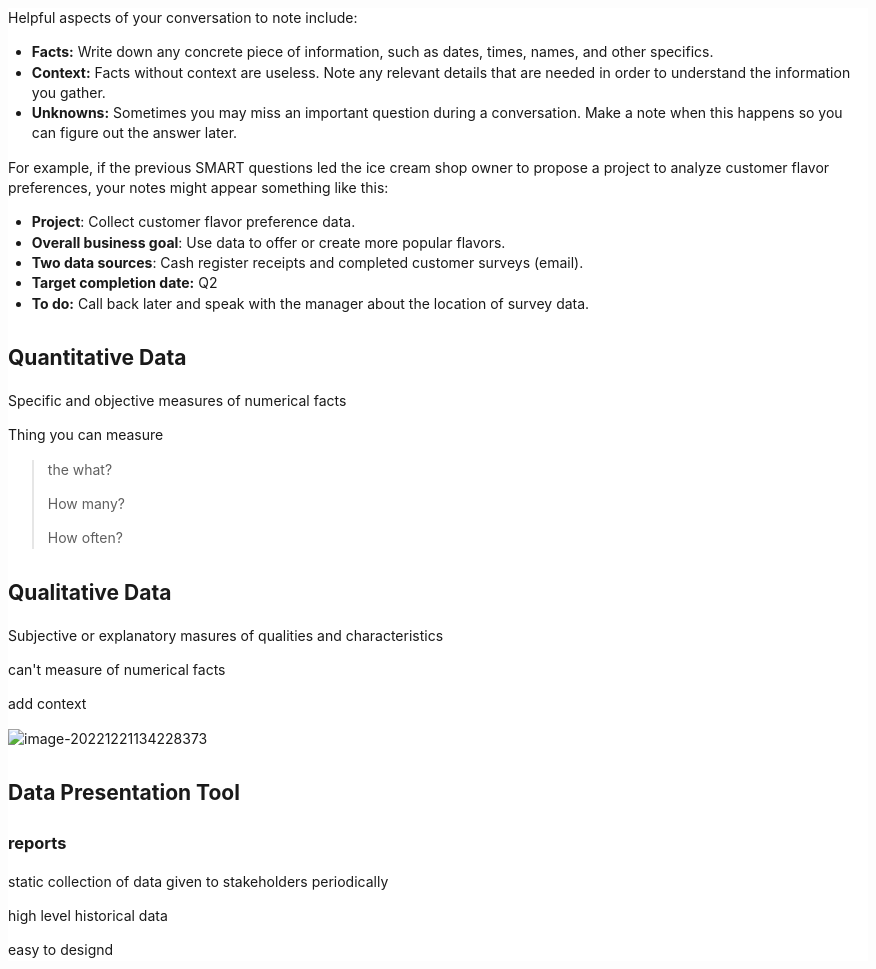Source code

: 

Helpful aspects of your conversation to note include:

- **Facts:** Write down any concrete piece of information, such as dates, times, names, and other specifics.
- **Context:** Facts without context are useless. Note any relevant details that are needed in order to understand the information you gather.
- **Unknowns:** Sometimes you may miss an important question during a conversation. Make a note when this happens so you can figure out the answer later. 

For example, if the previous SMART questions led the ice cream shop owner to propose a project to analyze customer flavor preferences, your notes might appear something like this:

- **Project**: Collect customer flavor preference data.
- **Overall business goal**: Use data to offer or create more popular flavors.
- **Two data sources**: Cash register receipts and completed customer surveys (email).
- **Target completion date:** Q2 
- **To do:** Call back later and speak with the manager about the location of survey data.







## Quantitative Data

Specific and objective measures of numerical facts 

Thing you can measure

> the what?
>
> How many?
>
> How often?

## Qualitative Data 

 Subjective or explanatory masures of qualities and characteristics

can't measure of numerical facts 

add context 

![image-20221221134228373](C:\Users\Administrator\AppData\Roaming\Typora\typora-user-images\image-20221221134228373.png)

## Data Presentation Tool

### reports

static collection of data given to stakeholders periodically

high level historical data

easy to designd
---
Each line that holds the word "this" should be extracted from the records.

- **Unknowns:** Sometimes you may miss an important question during a conversation. Make a note when this happens so you can figure out the answer later. 
For example, if the previous SMART questions led the ice cream shop owner to propose a project to analyze customer flavor preferences, your notes might appear something like this:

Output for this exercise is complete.